Two weeks ago I hopped into a cab and headed toward the doctor’s office*. The cabbie was uncommonly conversational, as he was rambling on about resolutions for the new year.
“What are your resolutions?” he said.
I paused, and said, “I guess I haven’t really thought about it.”
“Well you should think about it,” he replied.
Umm, alright dad, I thought to myself as I internally rolled my eyes.
“Do you know your life’s goal?” the cabbie followed-up.
What? My life goals? I thought I was paying for a cab ride, not a counseling session about my future.
With nothing to say, the cab driver looked in the rear view mirror and said, “Well you should think about it. You can’t get anywhere without knowing where you’re going.”
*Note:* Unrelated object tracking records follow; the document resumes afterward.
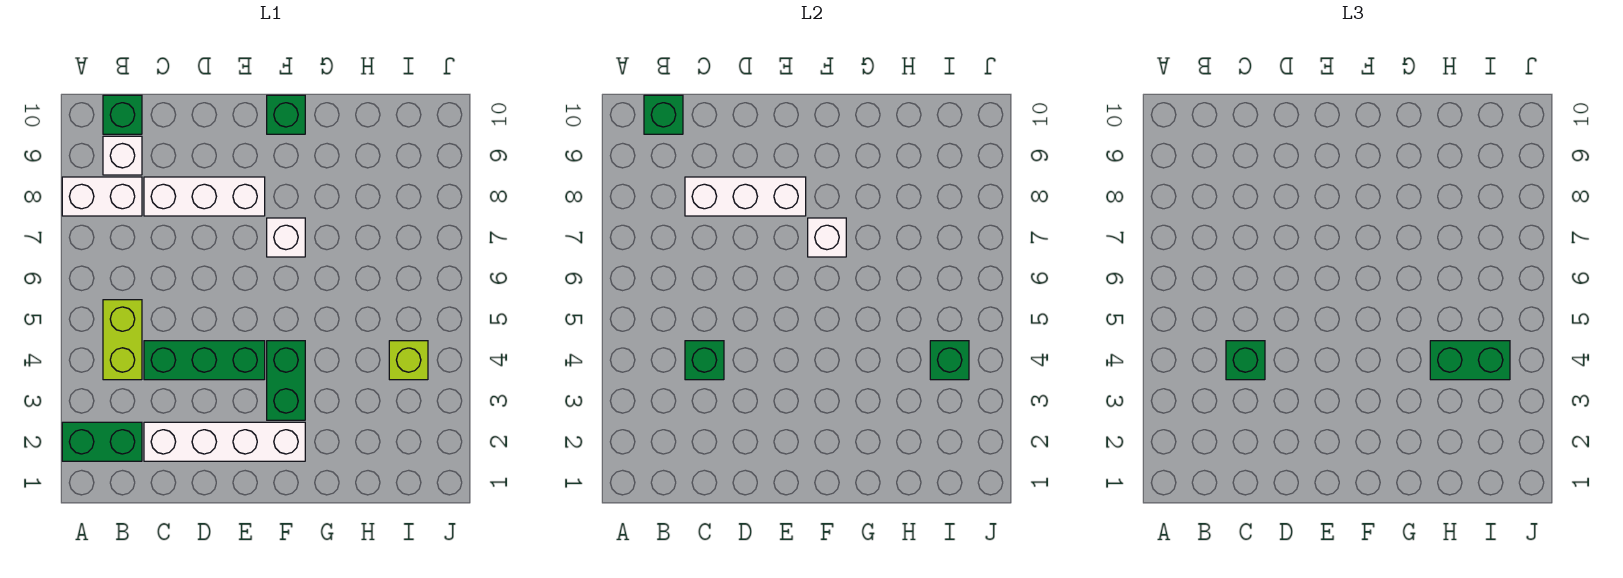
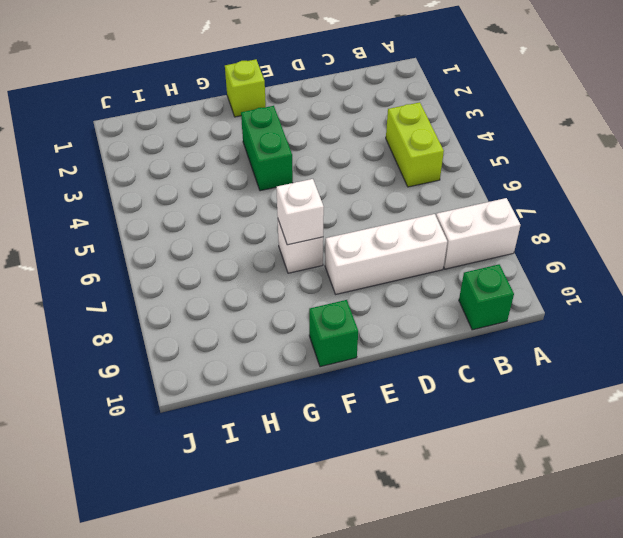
lime brick F1 level 1 -> lime brick I4 level 1
none -> green brick A2:B2 level 1
none -> white brick B9 level 1
none -> white brick C2:F2 level 1

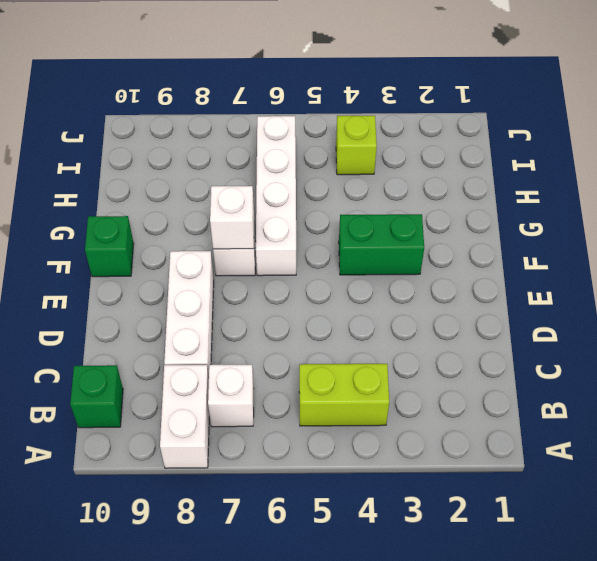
white brick B7 level 1 -> white brick B9 level 1
white brick F6:I6 level 1 -> white brick C2:F2 level 1
none -> green brick A2:B2 level 1
none -> green brick C4:E4 level 1
none -> green brick B10 level 2

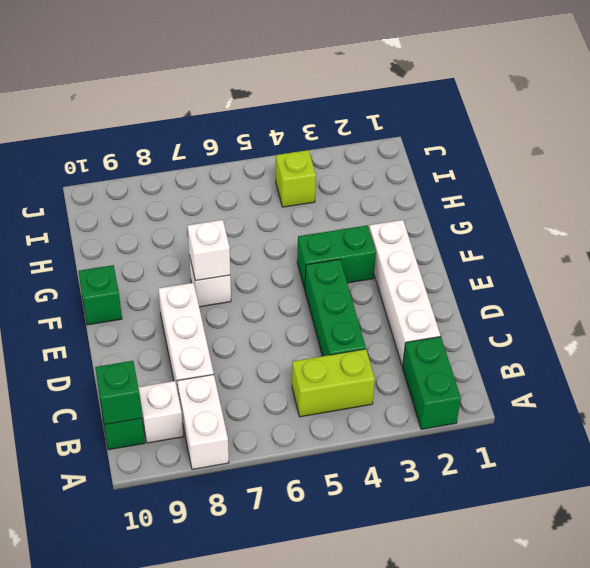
none -> green brick C4 level 2
none -> white brick C8:E8 level 2
none -> green brick I4 level 2

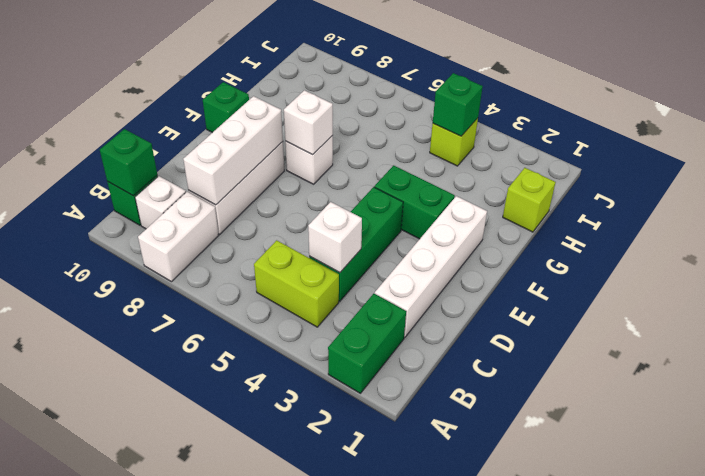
white brick C4 level 2 -> green brick C4 level 2
lime brick H1 level 1 -> none
none -> green brick C4 level 3
none -> green brick H4:I4 level 3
So I’ve been thinking about it. A lot actually. I’m a list-maker by nature, so I spent the following days writing out everything I’ve accomplished in the last decade, reflecting on where I’ve come from, where I am, and where I want to be (the ever moving target, sigh).
I could write for days about the always present “life” question, but I’ll get to the point. Not every year has stand-out accomplishments. Sometimes the accomplishment is merely standing still, growing through circumstances, rather than changing the circumstances.
This has certainly been the case for me this past year. And though I cannot say the past year was the best ever, I can say I have learned a lot more about myself, my character, my needs, my wants, and what I want my future to be. By standing still in my circumstances, my foundation and understanding of myself has grown stronger.
Knowing what I know now, I am left feeling optimistic. This next year has much potential. New friends, new hobbies like cooking, new obsessions like my camera, and more importantly a better understanding of me.
Any year that starts off as 1/1/11 is bound to be lucky, right? Happy New Year.
* long story—I had a nasty stomach infection, but nothing antibiotics couldn’t fix.